Our challenge was to understand the improvement & evaluation methods, intervention details, and results in the improvement projects. The Fellows identified several themes across all of the case study discussions (see report out from each individual group). Themes are described below:

  • Engaging leadership and stakeholders in the design of both the improvement and evaluation methods and activities to facilitate ownership and accountability for results
  • Build capacity of QI teams to review data, identify gaps and design impactful improvement projects
  • Use data in both aggregate and individual team form for optimal learning
  • Key principles of changes are more generalizable than specific detailed changes (Specify roles of team member vs. detailed descriptions of exact roles of staff members) 
  • Qualitative assessment needed too, description of interventions, detailed
    - Add methods from other disciplines i.e., anthropology, etc.
  • Bring patients into design of improvement interventions, include communities voice in design
  • Missing from discussion: how did the team analyze their processes and systems using which tools from the toolbox (Fishbone, flow charting, FMEA, etc.)
  • Measurement toolbox needs to be developed with QI and Research teams working together across the whole lifecycle of the project (before, during and after)
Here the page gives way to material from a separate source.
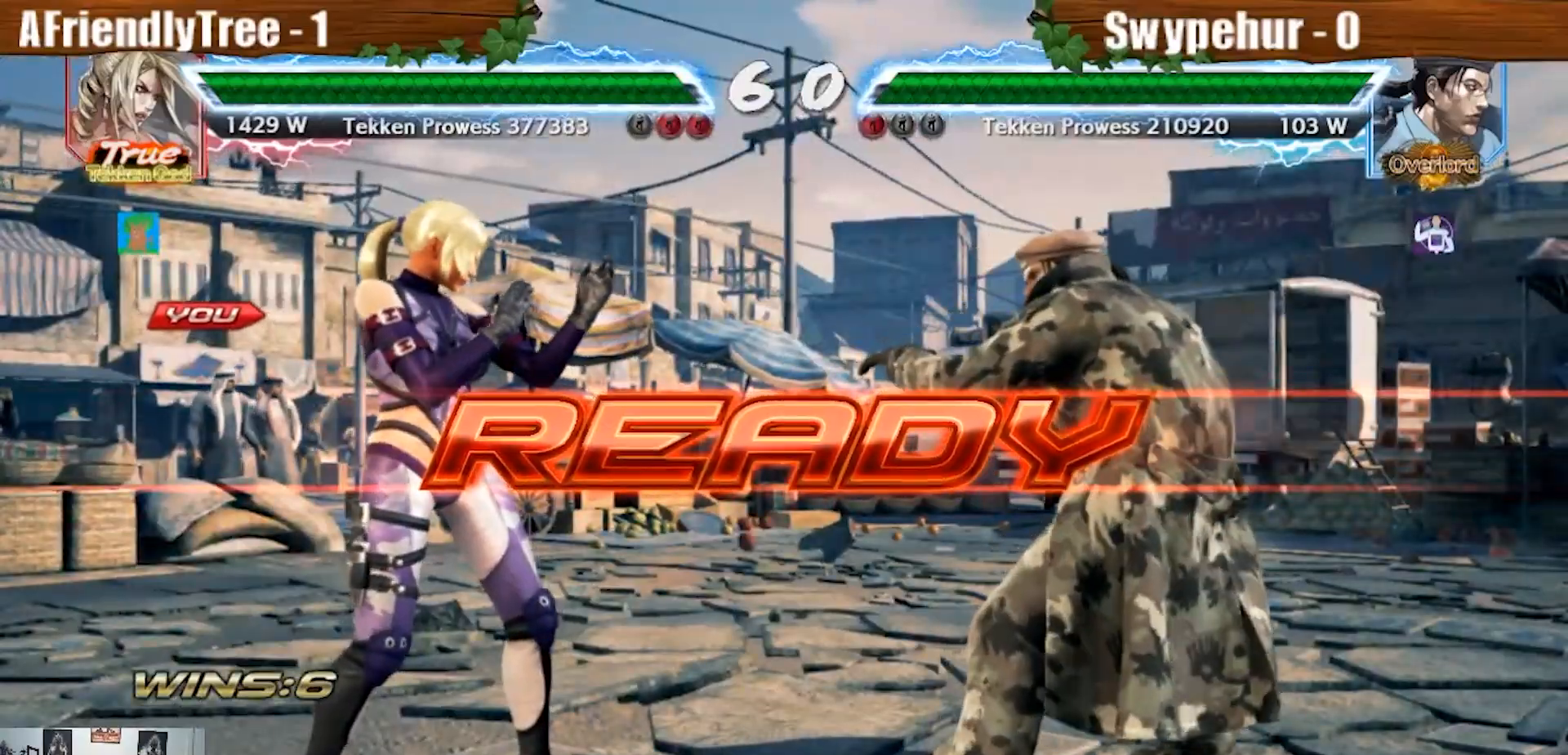
{"dt_ms": 500, "buttons": [], "left_stick": "center", "events": [[33, "CROSS", "down"], [67, "CIRCLE", "down"], [100, "R2", "down"], [133, "L2", "down"], [367, "L2", "up"], [400, "R2", "up"], [433, "CIRCLE", "up"], [433, "CROSS", "up"]]}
  • Improvement projects initial plans grow and adapt over time, the evaluation approach needs to adapt with it
  • Standardize reporting for the planned investigation that honors the context balanced with guidance on reporting DNA communicating easily digestible, maximally understood changes, include time series charts and changes annotated
  • Several important factors in designing the improvement and evaluation scheme:
    - Who is the customer?
    - What are their information needs?
    - Available budget
    - Timeframe
    - Available data
    - Add these factors into building a set of credible data to answer your stakeholders needs
    - Researchers shouldn’t decide in isolation
  • Comparison groups:
    - Helpful to eliminate Hawthorne effect
    - Several activities happening in parallel hard to attribute to which intervention
    - By inclusion of comparison groups can tease out that competing effect
    - Ethics of control group not acceptable
    - Use comparison groups with head to head interventions so communities are not left out of the benefits
  • Systematic reviews of multiple individual studies important to create evidence around effectiveness of interventions
  • Standardize taxonomy of terms for improvement to minimize confusion of audience
  • Readiness of the environment for QI that a team can progress thru the 4 stages getting to performing as quickly as possible to maximize improvement results
    - How can we accelerate that process?
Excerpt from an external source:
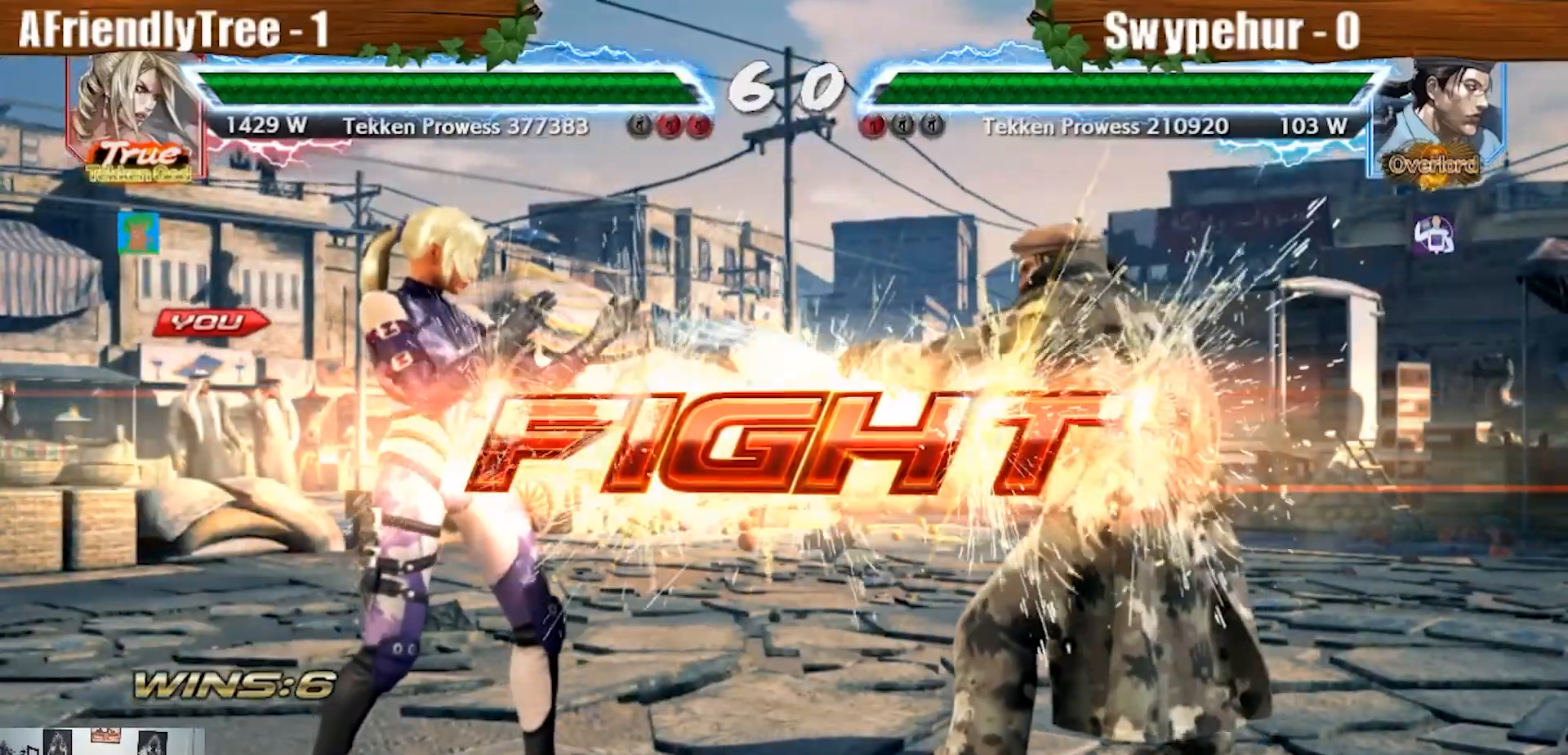
{"dt_ms": 500, "buttons": ["CIRCLE"], "left_stick": "right", "events": [[67, "left_stick", "right"], [267, "SQUARE", "down"], [367, "CIRCLE", "down"], [433, "SQUARE", "up"]]}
  • Rushing an evaluation process can often lead to false negative outcomes as the QI teams need time to form and grow into function teams that can test and implement changes. We must allow adequate time frames for evaluating this type of approach
  • Iterative evaluation process works for a dynamic improvement approach
    - QI and Eval. Teams work in concert as the Improvement activities proceed the evaluation can adapt (they are often dissonant)
  • Iterative nature of Improvement needs to be honored in the evaluation approach
    - RCTs are not an effective approach for improvement
  • Positive unintended consequences of improvement efforts need to be predicted and measured
    - Should we adapt M&E plans to consider the side effects of changing culture?
  • When a change is unable to be spread beyond the initial unit, is it a warning sign of this change not being generalizable? Or is it that spread is not well executed with optimal planning?